La puesta en libertad de uno de los supuestos -o presuntos- asesinos de Sandra Palo que, como se recordará, fue violada y asesinada con auténtico sadismo por cuatro menores, ha conmovido a buena parte de la opinión pública.
Los hechos ocurrieron en el 2009 por lo que este agresor apenas ha cumplido tres años de prisión. Una vez más, muchos periódicos, radios, etc. recogen opiniones apasionadas sobre la perentoriedad de cambiar las leyes que favorecen la impunidad del menor e impiden tanto el castigo como el ejercicio disuasorio y ejemplarizante de la condena. Al margen de lo pueda legislarse, conviene una reflexión más sociológica que jurídica.
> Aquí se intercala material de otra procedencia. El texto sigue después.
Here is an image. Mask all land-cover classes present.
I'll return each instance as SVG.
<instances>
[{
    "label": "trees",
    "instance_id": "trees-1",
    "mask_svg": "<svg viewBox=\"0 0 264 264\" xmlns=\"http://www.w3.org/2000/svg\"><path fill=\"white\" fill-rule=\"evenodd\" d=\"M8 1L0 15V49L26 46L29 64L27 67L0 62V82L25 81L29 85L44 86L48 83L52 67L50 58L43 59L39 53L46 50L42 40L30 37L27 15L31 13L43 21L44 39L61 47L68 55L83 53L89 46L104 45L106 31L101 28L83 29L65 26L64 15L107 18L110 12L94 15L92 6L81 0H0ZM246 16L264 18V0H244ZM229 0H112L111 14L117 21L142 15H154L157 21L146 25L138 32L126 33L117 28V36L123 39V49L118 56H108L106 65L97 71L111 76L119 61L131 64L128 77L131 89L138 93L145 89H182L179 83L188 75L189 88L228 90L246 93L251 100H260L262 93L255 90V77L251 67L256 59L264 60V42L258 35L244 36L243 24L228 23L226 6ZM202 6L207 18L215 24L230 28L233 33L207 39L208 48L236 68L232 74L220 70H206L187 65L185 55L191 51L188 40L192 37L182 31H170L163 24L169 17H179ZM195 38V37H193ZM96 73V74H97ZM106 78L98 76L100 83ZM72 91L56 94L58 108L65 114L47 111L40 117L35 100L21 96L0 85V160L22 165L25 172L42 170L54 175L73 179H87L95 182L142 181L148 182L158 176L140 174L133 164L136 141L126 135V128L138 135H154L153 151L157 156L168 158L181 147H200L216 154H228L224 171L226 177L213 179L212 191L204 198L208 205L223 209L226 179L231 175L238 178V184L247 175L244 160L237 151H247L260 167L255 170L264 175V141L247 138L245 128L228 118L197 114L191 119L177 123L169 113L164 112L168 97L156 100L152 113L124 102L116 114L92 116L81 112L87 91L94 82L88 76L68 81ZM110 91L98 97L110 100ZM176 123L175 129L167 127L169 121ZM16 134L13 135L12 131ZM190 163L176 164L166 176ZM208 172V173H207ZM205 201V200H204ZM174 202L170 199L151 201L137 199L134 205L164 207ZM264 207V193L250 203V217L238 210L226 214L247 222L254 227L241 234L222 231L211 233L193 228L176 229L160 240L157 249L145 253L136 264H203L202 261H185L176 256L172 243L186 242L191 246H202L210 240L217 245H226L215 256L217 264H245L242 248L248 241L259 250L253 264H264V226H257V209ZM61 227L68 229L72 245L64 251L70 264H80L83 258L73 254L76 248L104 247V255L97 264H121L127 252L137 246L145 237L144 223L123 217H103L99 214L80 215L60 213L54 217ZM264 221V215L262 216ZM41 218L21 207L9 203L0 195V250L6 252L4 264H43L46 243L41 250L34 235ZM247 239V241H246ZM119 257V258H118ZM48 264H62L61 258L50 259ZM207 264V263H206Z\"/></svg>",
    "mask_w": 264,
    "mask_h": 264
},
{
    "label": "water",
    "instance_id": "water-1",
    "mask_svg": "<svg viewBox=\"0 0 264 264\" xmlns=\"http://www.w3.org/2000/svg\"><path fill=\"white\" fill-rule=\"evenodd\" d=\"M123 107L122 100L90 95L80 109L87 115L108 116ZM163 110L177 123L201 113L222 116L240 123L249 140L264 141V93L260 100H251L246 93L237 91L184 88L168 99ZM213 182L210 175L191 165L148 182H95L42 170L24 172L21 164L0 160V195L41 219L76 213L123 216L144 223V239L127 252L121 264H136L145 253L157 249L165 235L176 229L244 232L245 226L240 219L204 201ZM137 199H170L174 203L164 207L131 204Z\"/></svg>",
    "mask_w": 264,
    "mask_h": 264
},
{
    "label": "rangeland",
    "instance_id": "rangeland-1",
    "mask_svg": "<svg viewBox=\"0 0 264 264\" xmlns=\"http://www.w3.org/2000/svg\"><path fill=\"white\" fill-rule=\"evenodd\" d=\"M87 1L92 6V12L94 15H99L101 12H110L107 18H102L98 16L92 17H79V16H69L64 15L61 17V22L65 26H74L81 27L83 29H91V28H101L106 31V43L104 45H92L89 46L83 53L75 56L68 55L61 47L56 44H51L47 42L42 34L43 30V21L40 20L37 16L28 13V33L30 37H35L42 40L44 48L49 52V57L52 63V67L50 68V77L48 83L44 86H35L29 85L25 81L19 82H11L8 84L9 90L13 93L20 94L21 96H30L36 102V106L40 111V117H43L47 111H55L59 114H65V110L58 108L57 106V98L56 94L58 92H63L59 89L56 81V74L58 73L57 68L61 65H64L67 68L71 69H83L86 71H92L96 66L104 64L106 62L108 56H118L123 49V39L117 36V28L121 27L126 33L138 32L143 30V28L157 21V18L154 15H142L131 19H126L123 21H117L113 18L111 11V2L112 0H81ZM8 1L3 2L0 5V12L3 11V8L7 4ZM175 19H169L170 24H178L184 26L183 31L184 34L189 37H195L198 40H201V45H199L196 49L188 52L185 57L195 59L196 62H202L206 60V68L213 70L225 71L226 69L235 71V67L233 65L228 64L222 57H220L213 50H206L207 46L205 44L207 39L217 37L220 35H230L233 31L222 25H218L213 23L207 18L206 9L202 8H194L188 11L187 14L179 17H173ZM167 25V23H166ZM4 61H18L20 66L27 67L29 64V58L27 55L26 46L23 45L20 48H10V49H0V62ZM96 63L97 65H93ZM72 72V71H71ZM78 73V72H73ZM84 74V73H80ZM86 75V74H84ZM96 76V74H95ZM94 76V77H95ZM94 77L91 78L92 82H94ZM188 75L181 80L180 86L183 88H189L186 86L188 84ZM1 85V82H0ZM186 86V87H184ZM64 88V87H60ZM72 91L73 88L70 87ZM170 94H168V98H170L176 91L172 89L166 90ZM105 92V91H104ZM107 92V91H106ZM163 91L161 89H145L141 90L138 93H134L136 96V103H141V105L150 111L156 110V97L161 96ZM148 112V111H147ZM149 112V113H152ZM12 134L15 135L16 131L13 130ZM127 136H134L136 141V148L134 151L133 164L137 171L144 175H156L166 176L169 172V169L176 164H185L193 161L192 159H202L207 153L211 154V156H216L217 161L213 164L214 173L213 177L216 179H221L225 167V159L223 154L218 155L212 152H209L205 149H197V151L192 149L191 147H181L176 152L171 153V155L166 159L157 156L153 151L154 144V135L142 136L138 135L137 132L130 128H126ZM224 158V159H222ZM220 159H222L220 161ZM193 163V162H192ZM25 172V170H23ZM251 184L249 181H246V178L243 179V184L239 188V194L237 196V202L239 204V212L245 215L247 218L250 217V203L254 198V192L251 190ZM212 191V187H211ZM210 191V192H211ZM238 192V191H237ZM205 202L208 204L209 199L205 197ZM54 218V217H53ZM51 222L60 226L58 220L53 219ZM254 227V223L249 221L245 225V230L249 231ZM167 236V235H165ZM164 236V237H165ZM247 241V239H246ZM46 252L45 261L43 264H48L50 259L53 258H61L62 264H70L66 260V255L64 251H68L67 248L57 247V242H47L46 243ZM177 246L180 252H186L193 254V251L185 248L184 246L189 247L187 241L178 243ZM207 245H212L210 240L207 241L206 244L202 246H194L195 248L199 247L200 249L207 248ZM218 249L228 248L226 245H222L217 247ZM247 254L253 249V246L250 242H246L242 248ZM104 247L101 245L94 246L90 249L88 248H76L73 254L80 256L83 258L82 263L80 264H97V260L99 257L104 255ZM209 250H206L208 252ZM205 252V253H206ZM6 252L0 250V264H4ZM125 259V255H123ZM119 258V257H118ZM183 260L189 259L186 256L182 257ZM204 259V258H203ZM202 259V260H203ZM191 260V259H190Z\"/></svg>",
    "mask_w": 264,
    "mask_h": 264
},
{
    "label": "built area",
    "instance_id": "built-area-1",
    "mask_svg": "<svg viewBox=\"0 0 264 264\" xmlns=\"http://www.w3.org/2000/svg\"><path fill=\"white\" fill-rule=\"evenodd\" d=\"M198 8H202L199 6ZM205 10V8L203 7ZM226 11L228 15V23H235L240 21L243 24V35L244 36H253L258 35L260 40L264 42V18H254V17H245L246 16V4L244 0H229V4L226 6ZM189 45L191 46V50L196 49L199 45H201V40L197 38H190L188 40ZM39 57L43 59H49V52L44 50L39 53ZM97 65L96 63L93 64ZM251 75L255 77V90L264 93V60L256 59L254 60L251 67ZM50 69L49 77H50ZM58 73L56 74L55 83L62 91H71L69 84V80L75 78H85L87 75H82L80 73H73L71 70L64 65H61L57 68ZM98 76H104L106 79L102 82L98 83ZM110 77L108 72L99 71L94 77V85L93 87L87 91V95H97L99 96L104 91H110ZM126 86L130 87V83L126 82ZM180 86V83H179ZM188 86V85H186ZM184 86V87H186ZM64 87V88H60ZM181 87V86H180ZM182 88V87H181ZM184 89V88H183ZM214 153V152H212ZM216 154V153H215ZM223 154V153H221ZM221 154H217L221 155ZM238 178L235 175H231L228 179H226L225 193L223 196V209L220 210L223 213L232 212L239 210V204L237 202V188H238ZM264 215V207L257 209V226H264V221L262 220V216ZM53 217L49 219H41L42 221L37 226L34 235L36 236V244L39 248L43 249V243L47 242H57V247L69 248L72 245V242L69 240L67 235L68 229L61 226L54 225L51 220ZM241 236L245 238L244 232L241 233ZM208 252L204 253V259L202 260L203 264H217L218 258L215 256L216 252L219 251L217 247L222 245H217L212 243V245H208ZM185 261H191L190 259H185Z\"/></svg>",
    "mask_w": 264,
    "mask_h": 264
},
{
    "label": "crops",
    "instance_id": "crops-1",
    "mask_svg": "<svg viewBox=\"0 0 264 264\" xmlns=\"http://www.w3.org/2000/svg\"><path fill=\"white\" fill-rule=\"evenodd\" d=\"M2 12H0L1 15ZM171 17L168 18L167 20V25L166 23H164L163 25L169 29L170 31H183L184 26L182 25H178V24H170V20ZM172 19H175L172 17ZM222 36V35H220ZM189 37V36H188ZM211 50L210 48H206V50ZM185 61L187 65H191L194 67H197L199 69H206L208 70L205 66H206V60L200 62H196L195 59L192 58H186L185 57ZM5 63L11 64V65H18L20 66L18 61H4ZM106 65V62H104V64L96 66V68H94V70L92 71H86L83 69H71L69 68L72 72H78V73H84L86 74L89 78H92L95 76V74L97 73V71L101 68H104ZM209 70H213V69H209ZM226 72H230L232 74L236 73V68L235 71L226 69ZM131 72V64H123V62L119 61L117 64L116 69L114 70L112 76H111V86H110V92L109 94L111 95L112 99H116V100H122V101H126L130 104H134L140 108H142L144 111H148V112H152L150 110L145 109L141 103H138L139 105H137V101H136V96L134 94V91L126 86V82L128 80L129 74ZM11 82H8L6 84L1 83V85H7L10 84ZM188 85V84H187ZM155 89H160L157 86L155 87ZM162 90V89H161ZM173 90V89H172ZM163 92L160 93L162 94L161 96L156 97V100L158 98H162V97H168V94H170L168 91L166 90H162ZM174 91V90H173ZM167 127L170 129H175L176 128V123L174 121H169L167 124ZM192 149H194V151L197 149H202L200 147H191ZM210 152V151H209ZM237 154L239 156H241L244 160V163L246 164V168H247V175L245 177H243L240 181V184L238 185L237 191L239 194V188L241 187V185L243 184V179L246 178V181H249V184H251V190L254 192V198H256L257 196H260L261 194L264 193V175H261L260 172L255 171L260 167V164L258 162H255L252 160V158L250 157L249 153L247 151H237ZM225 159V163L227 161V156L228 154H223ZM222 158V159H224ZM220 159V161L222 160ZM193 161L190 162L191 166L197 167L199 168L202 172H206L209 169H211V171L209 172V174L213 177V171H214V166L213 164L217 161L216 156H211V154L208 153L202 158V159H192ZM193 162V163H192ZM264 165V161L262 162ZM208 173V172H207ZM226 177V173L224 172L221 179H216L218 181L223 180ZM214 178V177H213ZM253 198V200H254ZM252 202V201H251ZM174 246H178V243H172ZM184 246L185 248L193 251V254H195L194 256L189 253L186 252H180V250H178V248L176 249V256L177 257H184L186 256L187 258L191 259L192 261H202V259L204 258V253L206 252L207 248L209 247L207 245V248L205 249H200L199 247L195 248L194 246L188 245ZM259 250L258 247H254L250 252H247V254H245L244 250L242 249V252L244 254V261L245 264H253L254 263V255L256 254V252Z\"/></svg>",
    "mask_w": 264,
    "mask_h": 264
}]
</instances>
Las leyes que recogen salvedades a favor del menor tienen su origen en la creencia universal de la inocencia inherente a la niñez. Se supone que el grado de malignidad es inferior en la mente de un niño que en la del adulto. Y es necesario convenir en que así debió ser. Empleo el pasado -debió- porque los datos actuales empiezan a emitir señales avisadoras de que las cosas no siguen el curso de la psicología establecida. Por lo tanto, resulta urgente revisar los elementos que inciden actualmente sobre la psique de un niño.
Alguien ha dicho que nuestra sociedad, enferma, genera enfermos. Desde luego, parece evidente que este materialismo totalitario y excluyente nos está “monstruizando” a todos. A los más débiles, los niños, de manera más intensa. La espiritualidad, esa cosa que no produce beneficios, parece erradicada por inservible.